-------- Excerpt --------

Family Affair: The Story of the Canal Street Brothel
The 'Knocking Shop'
Running an escort service had its drawbacks. Managing a bunch of call girls and keeping up with their appointments didn't leave Jeanette much time for school. It also wasn't safe. "The girls were always getting ripped off," she says, "and the cops always wanted freebies."
In 1996, Jeanette's mom lived in a shotgun duplex on North Alexander Street, less than a block from Canal Street. In her late 50s, Tommie Taylor enjoyed drinking wine and smoking a little weed. She also had a girlfriend who supported her.
Jeanette gave up the escort service business and moved into the other half of Tommie's house. She had a dedicated group of customers and knew she could make a nice living as a freelance prostitute. To drum up a little new business she ran an ad in a local newspaper and offered what she described as "hot body rubs."
Soon, Jeanette's one-woman brothel was so successful that she needed to hire more girls. To get them, she plugged into a loose association of madams who had formed a nationwide circuit of brothels. The circuit let girls work temporary jobs in whatever city they wanted and gave clients what they really craved--variety.
Jeanette and the girls worked a lot of parties and special events. Fishing tournaments were always big.
"I got so tired of taking my clothes off and putting them back on at this one fishing rodeo," Jeanette says, "that I just made up this little sign and hung it around my neck that said NEXT."

-------- Supplied records --------

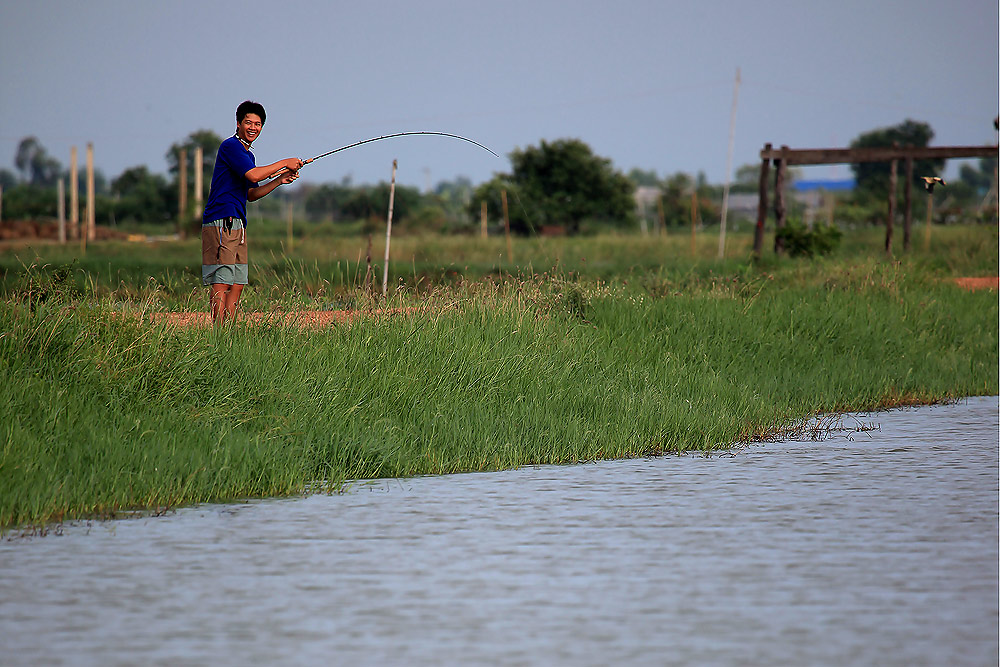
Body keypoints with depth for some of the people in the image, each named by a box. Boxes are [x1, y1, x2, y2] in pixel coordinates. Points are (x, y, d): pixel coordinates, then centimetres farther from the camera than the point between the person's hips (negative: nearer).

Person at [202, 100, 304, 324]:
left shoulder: (248, 154, 22)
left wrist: (280, 180, 12)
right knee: (221, 282, -12)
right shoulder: (231, 146, -8)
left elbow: (251, 194, 25)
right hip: (221, 221, -10)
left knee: (237, 284, 6)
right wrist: (284, 163, -8)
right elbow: (254, 175, -20)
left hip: (237, 223, 10)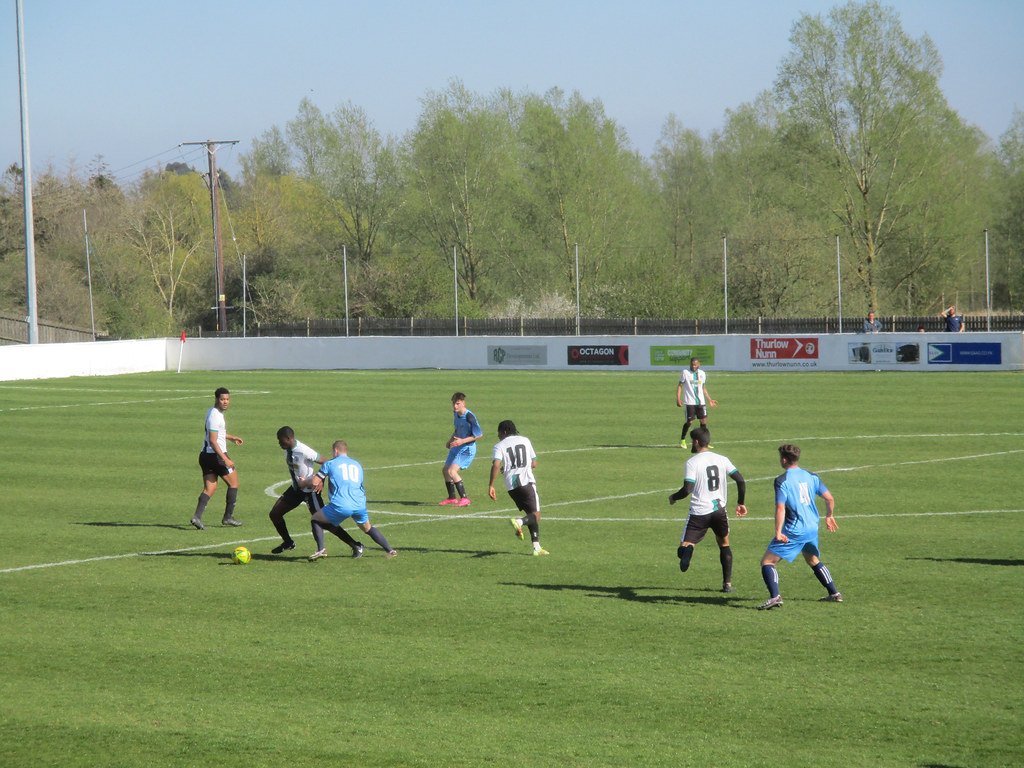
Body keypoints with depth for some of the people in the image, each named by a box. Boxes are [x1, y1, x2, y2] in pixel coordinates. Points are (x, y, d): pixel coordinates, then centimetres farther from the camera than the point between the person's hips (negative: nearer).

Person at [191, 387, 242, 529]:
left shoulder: (213, 412, 14)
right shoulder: (215, 416, -18)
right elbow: (213, 441, -23)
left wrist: (231, 437, 40)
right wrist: (225, 459, -27)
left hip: (205, 455, 9)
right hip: (216, 455, -9)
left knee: (210, 488, 5)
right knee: (233, 483, 8)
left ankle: (197, 516, -12)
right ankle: (228, 517, 13)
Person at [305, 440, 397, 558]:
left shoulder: (329, 463, 7)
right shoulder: (357, 464, 22)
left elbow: (315, 482, 4)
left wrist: (302, 483, 27)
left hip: (341, 506, -5)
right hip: (360, 506, 5)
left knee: (316, 519, 13)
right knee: (368, 528, 28)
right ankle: (389, 549, 21)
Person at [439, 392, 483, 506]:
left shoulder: (469, 417, -23)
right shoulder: (456, 413, 3)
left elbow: (479, 434, -21)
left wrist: (462, 441, -24)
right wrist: (450, 440, 11)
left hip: (467, 449, -10)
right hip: (457, 447, 10)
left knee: (452, 471, -24)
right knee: (445, 470, 19)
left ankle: (464, 499, -21)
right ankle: (452, 498, 35)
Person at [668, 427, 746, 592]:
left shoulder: (692, 463, -7)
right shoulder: (722, 459, 6)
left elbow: (687, 490, -15)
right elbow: (741, 481, 4)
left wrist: (673, 497, 5)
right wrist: (740, 503, 16)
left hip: (699, 512, -4)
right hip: (719, 509, 4)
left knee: (685, 545, 1)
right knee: (724, 544, 23)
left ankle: (687, 550, -38)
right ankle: (727, 583, 17)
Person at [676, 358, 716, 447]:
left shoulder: (702, 374, 11)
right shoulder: (685, 373, -1)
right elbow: (680, 386, 1)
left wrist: (709, 400, 20)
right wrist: (678, 399, -9)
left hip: (701, 402, 4)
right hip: (689, 402, -4)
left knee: (703, 420, -1)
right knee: (689, 421, -5)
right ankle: (682, 440, 13)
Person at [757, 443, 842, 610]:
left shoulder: (782, 480, -10)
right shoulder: (811, 476, 7)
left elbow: (780, 508, -20)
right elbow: (830, 499, 9)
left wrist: (778, 532, -20)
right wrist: (829, 516, 27)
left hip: (794, 531, -7)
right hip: (813, 528, 7)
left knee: (767, 561, -4)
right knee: (813, 560, 30)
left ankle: (775, 596, -23)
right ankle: (834, 594, 29)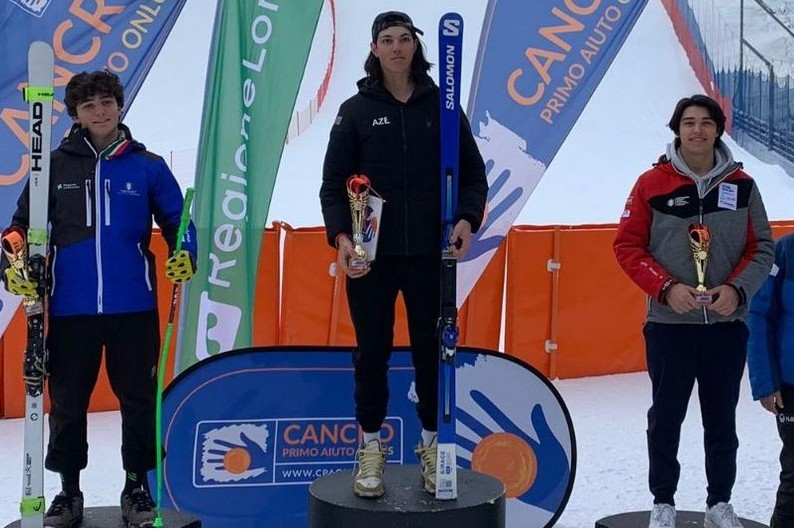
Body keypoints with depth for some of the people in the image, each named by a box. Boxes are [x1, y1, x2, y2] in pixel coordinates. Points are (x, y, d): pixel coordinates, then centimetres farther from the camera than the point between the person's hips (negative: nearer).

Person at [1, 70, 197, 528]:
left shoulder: (147, 166, 5)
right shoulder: (56, 165, 5)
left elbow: (176, 220, 9)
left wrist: (184, 255, -10)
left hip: (134, 306, 0)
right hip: (71, 307, 1)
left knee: (138, 398, 8)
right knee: (67, 401, 8)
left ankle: (137, 487, 23)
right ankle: (69, 491, 24)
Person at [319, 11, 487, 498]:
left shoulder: (442, 106, 5)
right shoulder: (356, 110, 3)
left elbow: (473, 173, 8)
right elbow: (334, 182, 1)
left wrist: (467, 218, -9)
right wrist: (340, 234, -14)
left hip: (430, 254, 1)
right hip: (371, 256, 0)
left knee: (431, 349, 8)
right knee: (373, 351, 7)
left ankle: (432, 443, 23)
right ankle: (372, 445, 20)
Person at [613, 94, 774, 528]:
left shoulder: (741, 185, 4)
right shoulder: (653, 183, -1)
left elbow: (762, 248, 7)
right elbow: (627, 246, -2)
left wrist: (737, 288, -11)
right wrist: (667, 288, -14)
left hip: (727, 324, 2)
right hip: (669, 324, -1)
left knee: (722, 419, 9)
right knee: (666, 417, 7)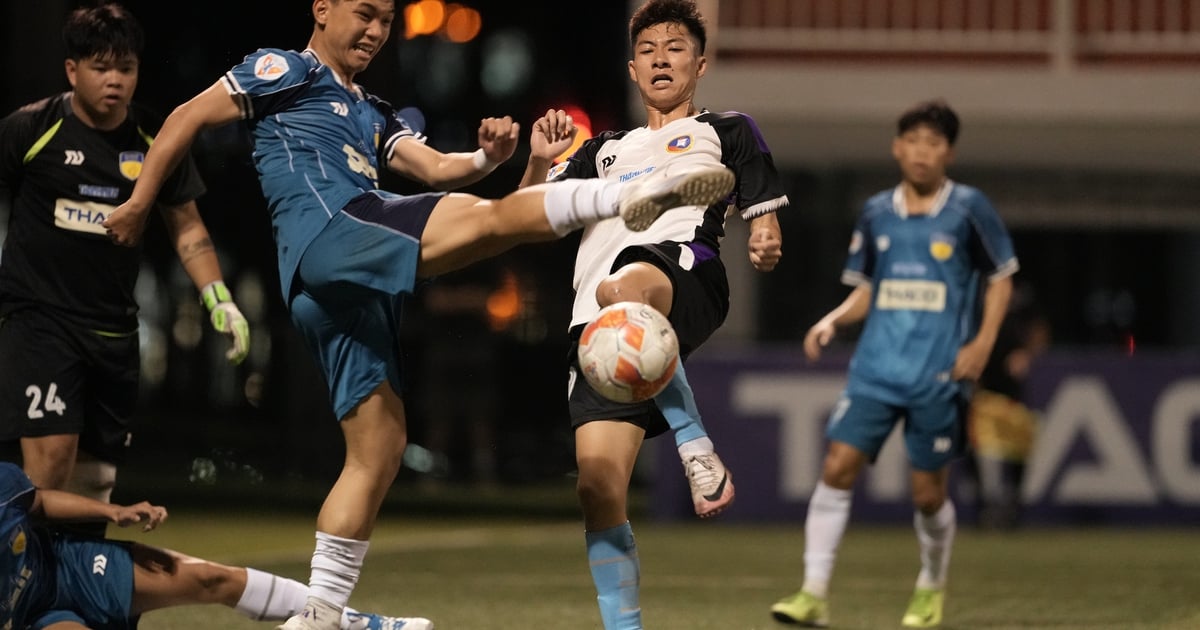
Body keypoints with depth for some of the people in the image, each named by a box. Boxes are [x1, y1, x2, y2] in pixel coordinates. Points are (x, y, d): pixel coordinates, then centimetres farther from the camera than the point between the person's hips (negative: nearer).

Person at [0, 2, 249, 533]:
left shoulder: (156, 141, 5)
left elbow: (187, 229, 14)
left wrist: (218, 299, 2)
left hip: (113, 329, 4)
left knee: (96, 475, 7)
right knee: (51, 455, -20)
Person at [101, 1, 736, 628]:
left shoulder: (373, 115, 34)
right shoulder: (287, 70, 11)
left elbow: (434, 167, 20)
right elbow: (189, 117, 7)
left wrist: (486, 157, -1)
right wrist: (138, 203, 3)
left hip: (358, 283, 9)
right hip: (327, 232, -9)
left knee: (379, 448, 4)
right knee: (492, 217, -26)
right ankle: (639, 194, -45)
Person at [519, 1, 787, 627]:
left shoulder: (726, 131, 24)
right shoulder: (604, 151, 36)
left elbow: (765, 220, 16)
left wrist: (766, 245, -8)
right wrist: (539, 164, 11)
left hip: (683, 267, -5)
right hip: (600, 332, 5)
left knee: (622, 293, -44)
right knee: (599, 489, -10)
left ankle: (699, 453, -39)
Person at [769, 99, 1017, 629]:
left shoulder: (969, 209, -2)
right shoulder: (876, 214, 9)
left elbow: (1001, 278, 6)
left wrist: (982, 343, -6)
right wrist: (832, 322, -2)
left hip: (940, 373, -3)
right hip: (876, 366, 3)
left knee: (928, 491, 2)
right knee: (837, 466, -11)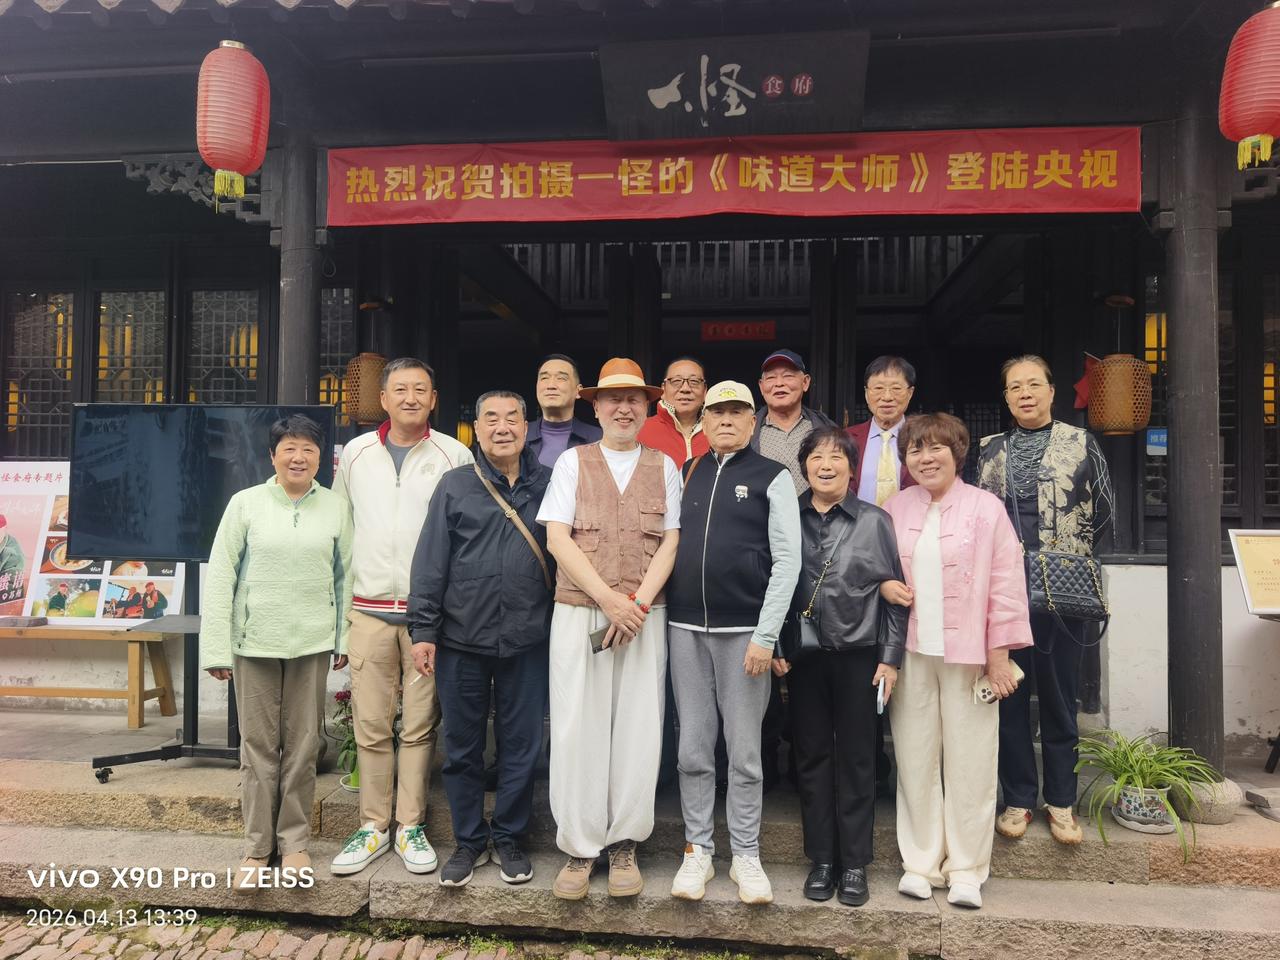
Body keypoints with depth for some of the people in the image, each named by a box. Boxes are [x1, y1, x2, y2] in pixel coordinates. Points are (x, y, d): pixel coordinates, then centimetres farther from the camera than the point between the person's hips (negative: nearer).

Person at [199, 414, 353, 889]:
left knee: (303, 745, 8)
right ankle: (258, 846, 20)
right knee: (258, 745, 7)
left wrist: (345, 640, 3)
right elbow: (219, 577, -1)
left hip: (312, 641, 1)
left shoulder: (336, 507, 3)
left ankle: (295, 840, 23)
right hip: (255, 641, -1)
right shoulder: (246, 503, -1)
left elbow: (345, 576, 5)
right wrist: (217, 648, -5)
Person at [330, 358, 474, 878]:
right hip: (369, 608, 2)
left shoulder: (454, 456, 0)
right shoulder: (355, 453, 9)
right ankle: (373, 826, 19)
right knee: (370, 725, 5)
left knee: (420, 725, 4)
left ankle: (411, 826, 17)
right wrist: (342, 596, 13)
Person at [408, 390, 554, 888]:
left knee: (521, 746, 9)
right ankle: (470, 840, 28)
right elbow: (430, 561, 0)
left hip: (526, 641, 1)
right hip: (461, 639, 0)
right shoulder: (455, 485, 2)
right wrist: (423, 629, -5)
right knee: (462, 748, 10)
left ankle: (509, 837, 28)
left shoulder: (549, 485, 5)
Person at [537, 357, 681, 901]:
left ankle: (624, 845, 17)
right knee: (577, 729, -1)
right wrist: (608, 598, -12)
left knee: (638, 730, 2)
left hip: (645, 614, 1)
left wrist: (637, 602, -11)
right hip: (579, 613, -1)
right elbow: (557, 538, -2)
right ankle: (579, 849, 13)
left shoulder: (664, 467, 11)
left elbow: (671, 542, 4)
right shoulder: (572, 462, 8)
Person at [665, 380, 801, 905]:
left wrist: (765, 636, -11)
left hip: (743, 630, -3)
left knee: (744, 751, 5)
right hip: (685, 628, 3)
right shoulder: (686, 474, 12)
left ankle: (745, 855, 20)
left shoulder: (773, 478, 1)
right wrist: (658, 611, 4)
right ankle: (697, 850, 22)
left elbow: (787, 560, -5)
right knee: (693, 749, 9)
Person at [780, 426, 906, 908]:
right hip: (803, 656, 2)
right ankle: (821, 859, 21)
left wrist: (891, 657, -2)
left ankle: (854, 863, 18)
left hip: (858, 655, -1)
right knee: (812, 756, 8)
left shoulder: (875, 521, 2)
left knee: (856, 758, 6)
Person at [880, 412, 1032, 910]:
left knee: (969, 762, 4)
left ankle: (967, 869, 17)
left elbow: (1005, 583, -3)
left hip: (967, 654, -3)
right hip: (910, 653, 3)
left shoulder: (986, 508, -2)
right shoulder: (894, 508, 9)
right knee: (915, 759, 7)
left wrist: (999, 653, -6)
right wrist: (883, 585, -6)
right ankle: (920, 863, 20)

--------

(Exercise 1) In the excerpt, on which street did Jeanette's mom live in 1996?
(Exercise 2) Duplicate the excerpt from "In 1996, Jeanette's" to "they really craved--variety.".
The rows are separate from the excerpt.

(Reply 1) North Alexander Street

(Reply 2)
In 1996, Jeanette's mom lived in a shotgun duplex on North Alexander Street, less than a block from Canal Street. In her late 50s, Tommie Taylor enjoyed drinking wine and smoking a little weed. She also had a girlfriend who supported her.
Jeanette gave up the escort service business and moved into the other half of Tommie's house. She had a dedicated group of customers and knew she could make a nice living as a freelance prostitute. To drum up a little new business she ran an ad in a local newspaper and offered what she described as "hot body rubs."
Soon, Jeanette's one-woman brothel was so successful that she needed to hire more girls. To get them, she plugged into a loose association of madams who had formed a nationwide circuit of brothels. The circuit let girls work temporary jobs in whatever city they wanted and gave clients what they really craved--variety.